Doesn't Work with Pytorch 1.10

stanleyshly commented 2 years ago

With Pytorch 1.9, I get no errors. However, with Pytorch 1.10, I get this error. RuntimeError: one of the variables needed for gradient computation has been modified by an inplace operation: [torch.cuda.FloatTensor [256, 1, 256]], which is output 0 of ReluBackward0, is at version 1; expected version 0 instead. Hint: enable anomaly detection to find the operation that failed to compute its gradient, with torch.autograd.set_detect_anomaly(True).

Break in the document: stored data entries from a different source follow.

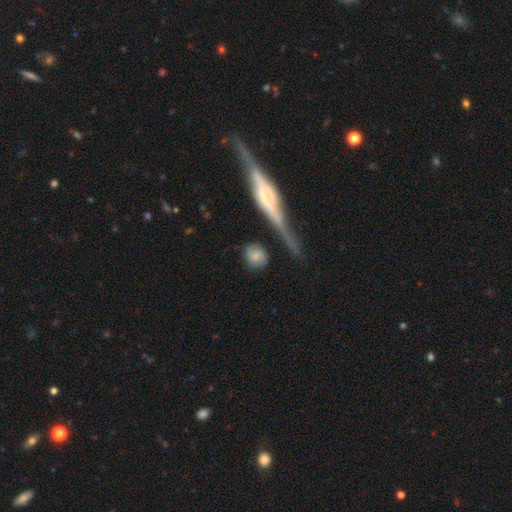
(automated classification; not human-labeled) This appears to be a smooth galaxy with no disk features (61%) that is round (78%). Merging: none (71%).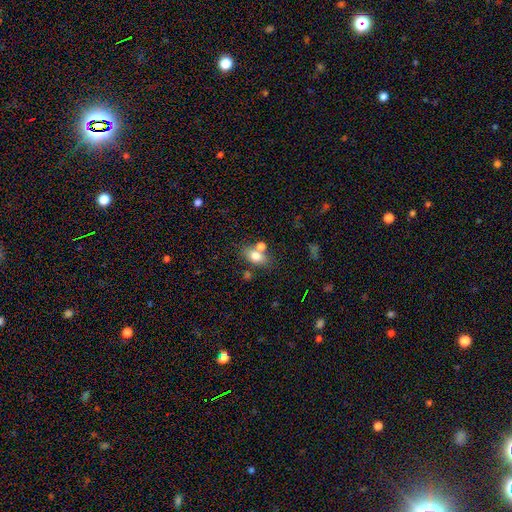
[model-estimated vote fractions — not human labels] smooth-or-featured: smooth: 74% | featured or disk: 16% | star or artifact: 10%
  how-rounded: in between: 80% | round: 16% | cigar-shaped: 4%
  merging: none: 56% | merger: 26% | minor disturbance: 13% | major disturbance: 5%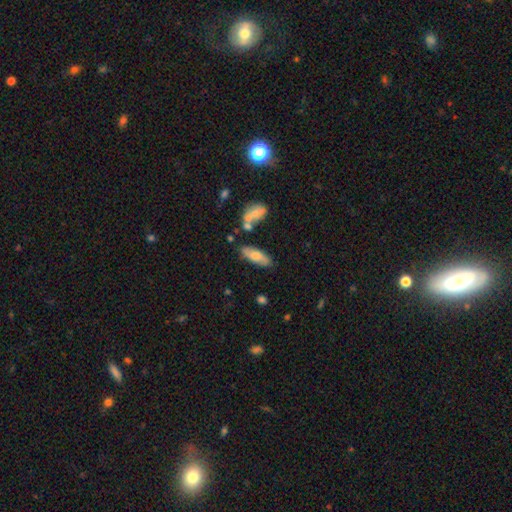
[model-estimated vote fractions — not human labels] A smooth galaxy with no disk features (66%) that is in between round and cigar-shaped (67%). Merging: none (71%).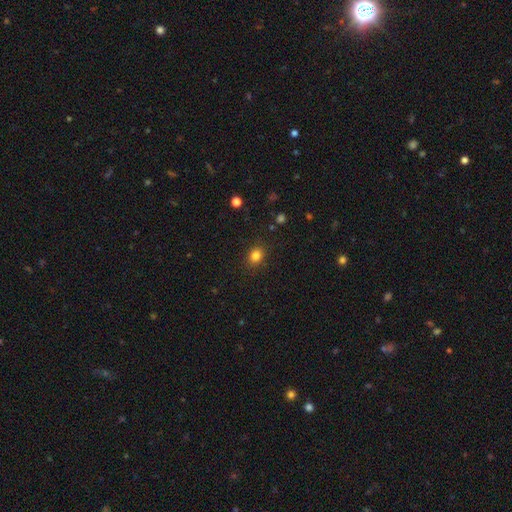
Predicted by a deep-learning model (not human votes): Smooth or featured? smooth (83%)
How rounded? round (56%)
Merging? none (87%)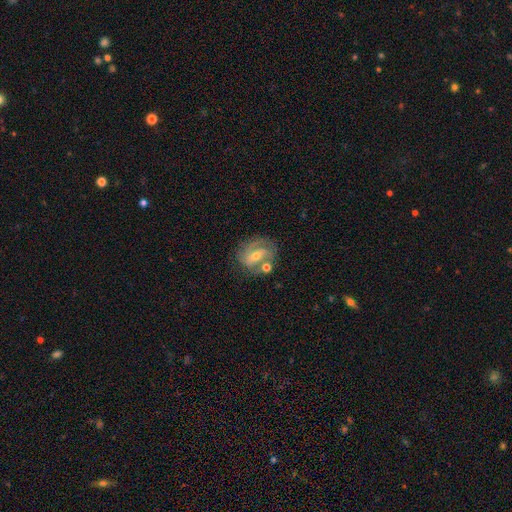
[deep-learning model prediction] Smooth or featured?
  - featured or disk: 72% *
  - smooth: 20%
  - star or artifact: 8%
Edge-on disk?
  - no: 96% *
  - yes: 4%
Bar?
  - weak: 41% *
  - strong: 33%
  - no: 26%
Spiral arms?
  - yes: 86% *
  - no: 14%
Spiral winding?
  - medium: 44% *
  - tight: 39%
  - loose: 17%
Spiral arm count?
  - 2: 65% *
  - can't tell: 15%
  - 1: 9%
  - 3: 8%
  - 4: 2%
  - more than 4: 2%
Bulge size?
  - moderate: 50% *
  - small: 45%
  - large: 2%
  - none: 2%
  - dominant: 1%
Merging?
  - none: 58% *
  - minor disturbance: 18%
  - merger: 15%
  - major disturbance: 9%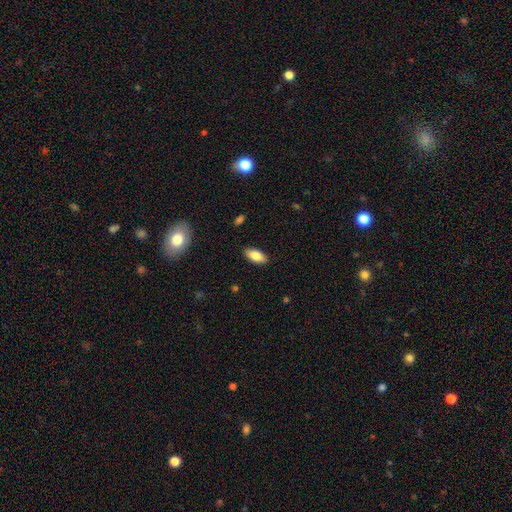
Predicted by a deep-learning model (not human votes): Smooth or featured? smooth (81%)
How rounded? in between (89%)
Merging? none (88%)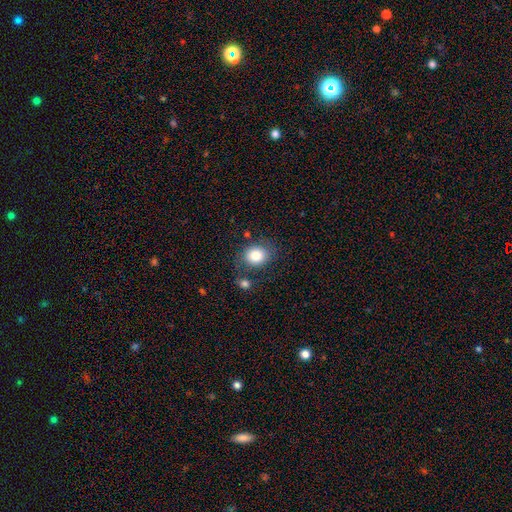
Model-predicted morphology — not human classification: A smooth galaxy with no disk features (82%) that is round (57%). Merging: none (69%).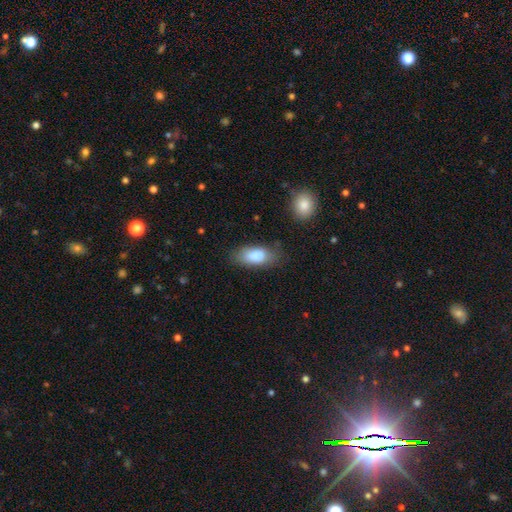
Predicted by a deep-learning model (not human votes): This is clearly a smooth galaxy (84%). How rounded: clearly in between (88%). Merging: likely none (70%).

Even though Pytorch 1.10 isn't supported, I was wondering, did any large behavior change happen between pytorch 1.9 and 1.10? It seems odd that this error won't have been raised with 1.9.

imisra commented 2 years ago

Hi @stanleyshly

I haven't tested the code with any PyTorch older than 1.5. I'm not sure why this is happening.

stanleyshly commented 2 years ago

@imisra I located the cause of the error above, it was an inplace error in the dropout layer. I created a pull request that "fixes" the issue when running with PyTorch 1.10. However, it is slower unfortunately by a not insignificant amount(1.5x to 2x time per batch), it appears to be an error with inplace=True, I set to inplace=False, and it works just okay.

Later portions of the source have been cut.